Ia melanjutkan dengan sebuah gambaran sederhana. Dua puluh tahun terakhir, mesin ekonomi Indonesia pincang. Jika pemerintah jalan, swasta berhenti. Jika swasta bergerak, pemerintah lambat. Akibatnya, laju hanya berputar-putar di sekitar lima persen. Padahal, solusi yang ia tawarkan tidak rumit: pastikan uang kembali mengalir ke sistem, bukan mengendap ratusan triliun di Bank Indonesia. Fakta bahwa dana pemerintah bisa menumpuk hingga ratusan triliun rupiah di BI, padahal itu dana hasil utang berbunga, menjadi ironi. Rakyat membayar bunga mahal untuk uang yang justru dibiarkan menganggur.
Meski penuh kritik, nada pidatonya tetap optimistis. Ia percaya dengan langkah cepat, misalnya menambah likuiditas dua ratus hingga tiga ratus triliun, ekonomi bisa kembali tumbuh di kisaran enam hingga enam setengah persen hanya dalam hitungan bulan. Setelah itu, reformasi struktural bisa dikerjakan: perbaikan iklim investasi, reformasi birokrasi, hingga industrialisasi. Bahkan ia menyebut siklus ekonomi Indonesia yang biasanya tujuh sampai sepuluh tahun ekspansi diselingi resesi singkat. Jika pola itu berulang, kita punya peluang tumbuh hingga 2028, bahkan 2032.
Sebagai Menteri Keuangan, Purbaya juga menyampaikan agenda praktis jangka pendek. Ia ingin memastikan penyerapan anggaran berjalan lebih cepat.
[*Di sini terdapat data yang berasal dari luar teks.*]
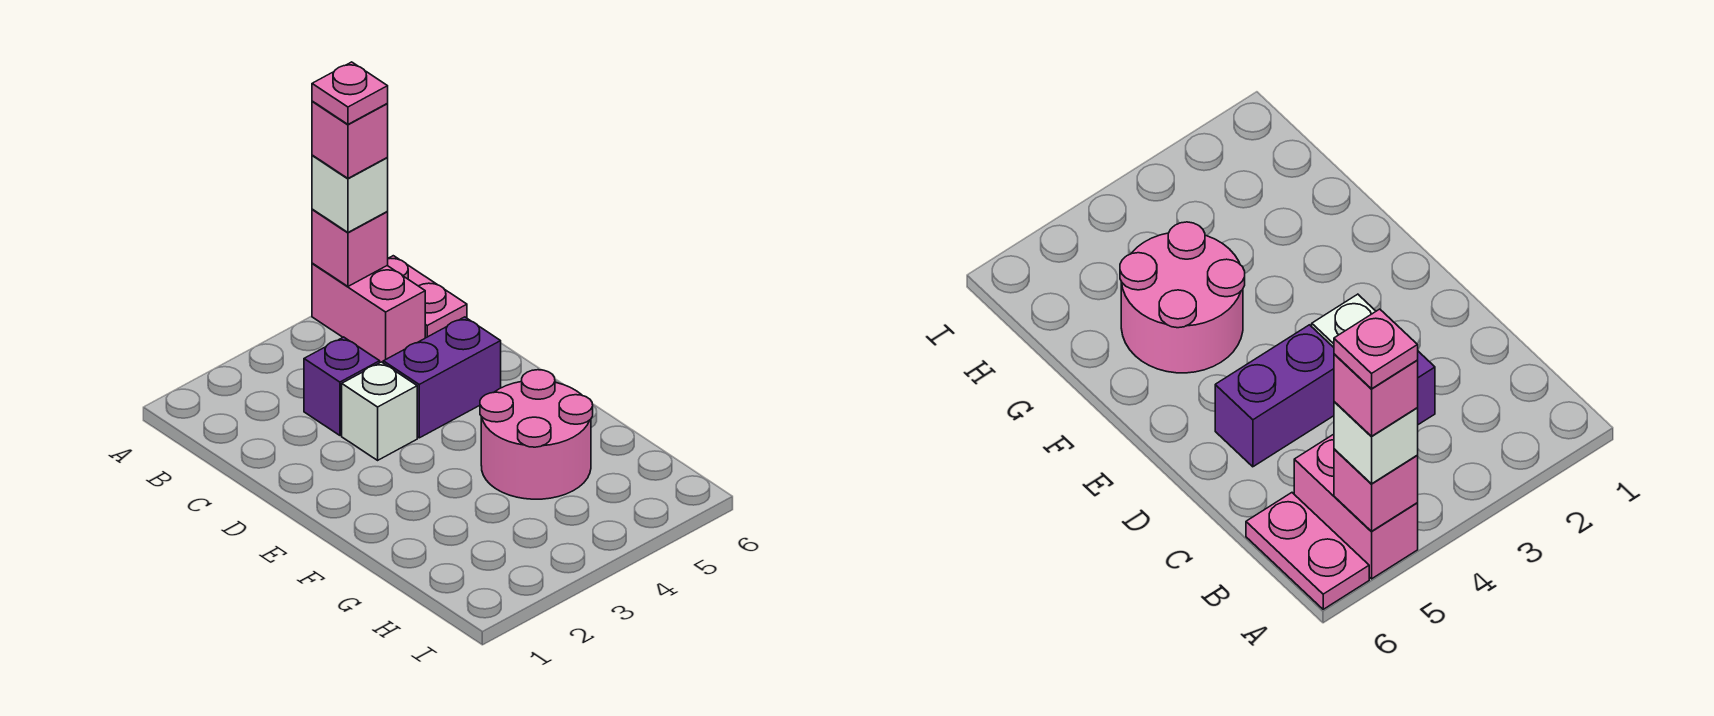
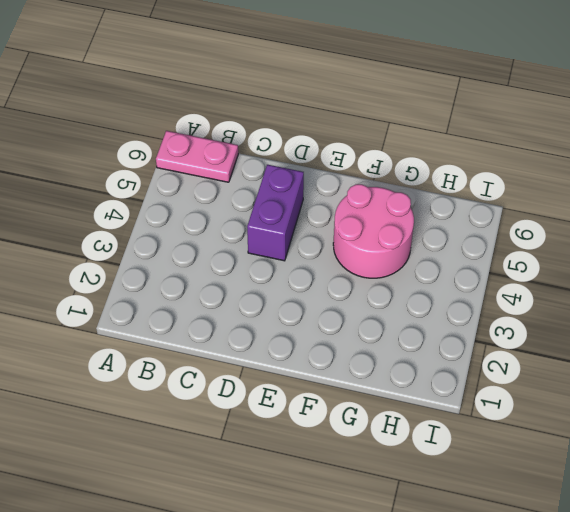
none -> pink 1x2 brick [312,263,425,363]
none -> purple 1x1 brick [304,337,380,435]

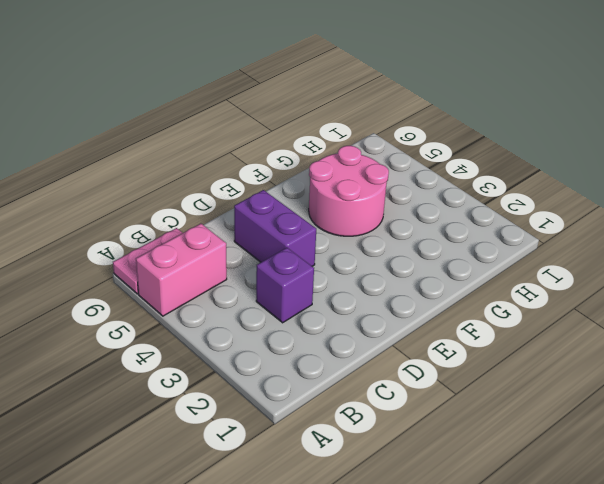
none -> white 1x1 brick [342,362,417,460]
none -> pink 1x1 brick [312,209,388,286]

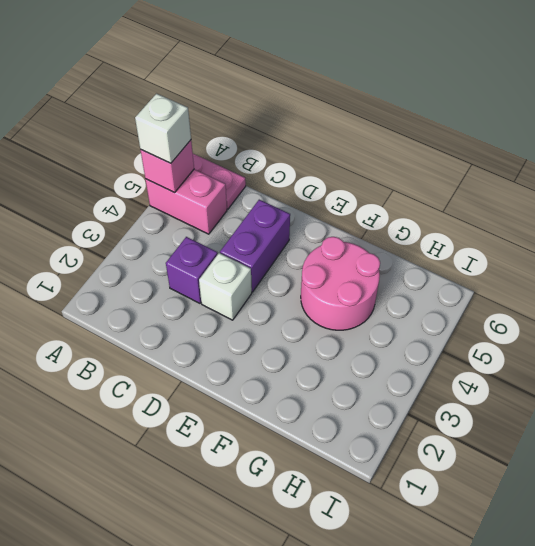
none -> pink 1x1 brick [312,101,388,178]
none -> pink 1x1 plate [312,62,388,124]

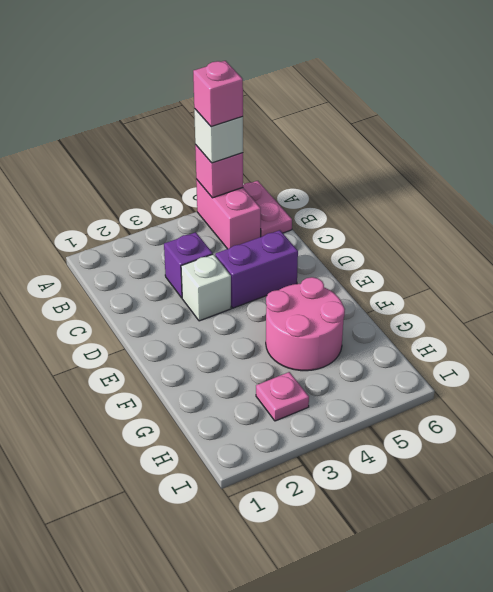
pink 1x1 plate [256,372,309,421] -> pink 1x1 plate moved to [312,62,388,124]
Banyak kementerian baru yang masih lambat membelanjakan dana, dan ia berencana mengirim staf Kemenkeu untuk membantu percepatannya. Selain itu, ia juga menyinggung keresahan daerah akibat pemotongan anggaran yang membuat pemerintah lokal menaikkan pajak secara berlebihan. Dengan kelonggaran transfer ke daerah, ia berharap ketegangan mereda dan pembangunan bisa berjalan tenang.
Pidato itu akhirnya ditutup dengan keyakinan bahwa masa depan ekonomi Indonesia ada di tangan kita sendiri. Tidak perlu terlalu takut pada ramalan lembaga asing, tidak perlu terlalu terjebak pada pesimisme. Selama kita bisa mengelola kebijakan domestik dengan bijak, pertumbuhan tinggi bukan mustahil. Ia menegaskan bahwa target delapan persen bukan sekadar slogan politik, melainkan jalan satu-satunya untuk keluar dari jebakan kelas menengah.
Maka hadirin pun pulang dengan dua bekal. Pertama, serangkaian angka dan teori ekonomi yang dijabarkan lugas. Kedua, selingan humor dan sindiran yang membuat pesan lebih mudah diingat. Dari seorang insinyur ITB yang kemudian “tersesat” ke ekonomi, kita menyaksikan gaya baru Menteri Keuangan: seorang teknokrat yang berani blak-blakan, bersahaja, tetapi tetap percaya diri menakhodai kapal besar bernama Indonesia menuju pelabuhan delapan persen.